Responding to the threat that the Alberta government may cut $400 million from education next year on top of the $80 million in cuts already announced, the Alberta School Councils Association (ASCA), representing parents, the Alberta School Boards Association (ASBA), representing the province’s school trustees, and the Alberta Teachers’ Association (ATA) will launch a joint campaign to raise awareness of the threat to education among the public and to encourage Albertans to raise their concerns with provincial politicians.
The three organizations will be sponsoring an intensive television and radio campaign highlighting the effect that a reduction in education funding would have in the classroom. The cost of the campaign will be largely borne by the ATA but, as ATA President Carol Henderson observes, “The participation of our two partners is critical; our work together will show the government and the citizens of Alberta the depth and breadth of our shared concern for the future of public education in this province.”
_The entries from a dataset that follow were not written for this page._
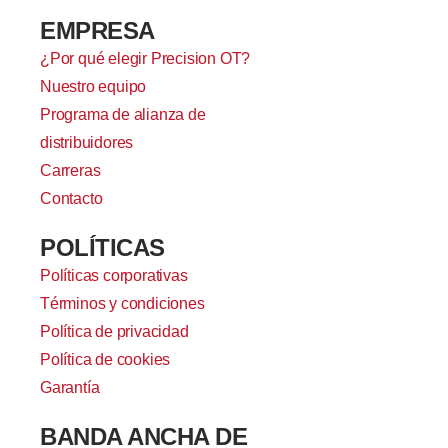
EMPRESA
¿Por qué elegir Precision OT?
Nuestro equipo
Programa de alianza de
distribuidores
Carreras
Contacto
POLÍTICAS
Políticas corporativas
Términos y condiciones
Política de privacidad
Política de cookies
Garantía
BANDA ANCHA DE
The advertising campaign is set to begin in mid-October, a critical point in the government’s decision-making cycle. The legislature will be back in session and, behind the scenes, officials will be assembling budget and business-plan proposals for consideration by their political masters. “If we want to make a real difference, then we cannot wait for the budget to be handed down in the spring,” says Henderson. “Parents, teachers and trustees must act now to make their message heard.”
The ATA president hopes that the three education partners can still stop the cuts. As evidence, she points to the partners’ successful efforts in the past to restore funding for kindergarten and to replace a performance pay proposal with AISI, the internationally recognized Alberta Initiative for School Improvement. “We have moved this government before and we can do it again,” she says.
The three partners have a shared understanding of the importance of education, Henderson says. “Alberta is a world leader in education because the province has made sensible investments in our schools, and it is exactly this type of investment that will equip Albertans to prosper even though the future right now may appear uncertain.”
The partners share another thing: a memory of the past: “We all lived through a decade of cuts and underfunding beginning in 1992 and saw the damage done—we are all determined not to relive that experience.”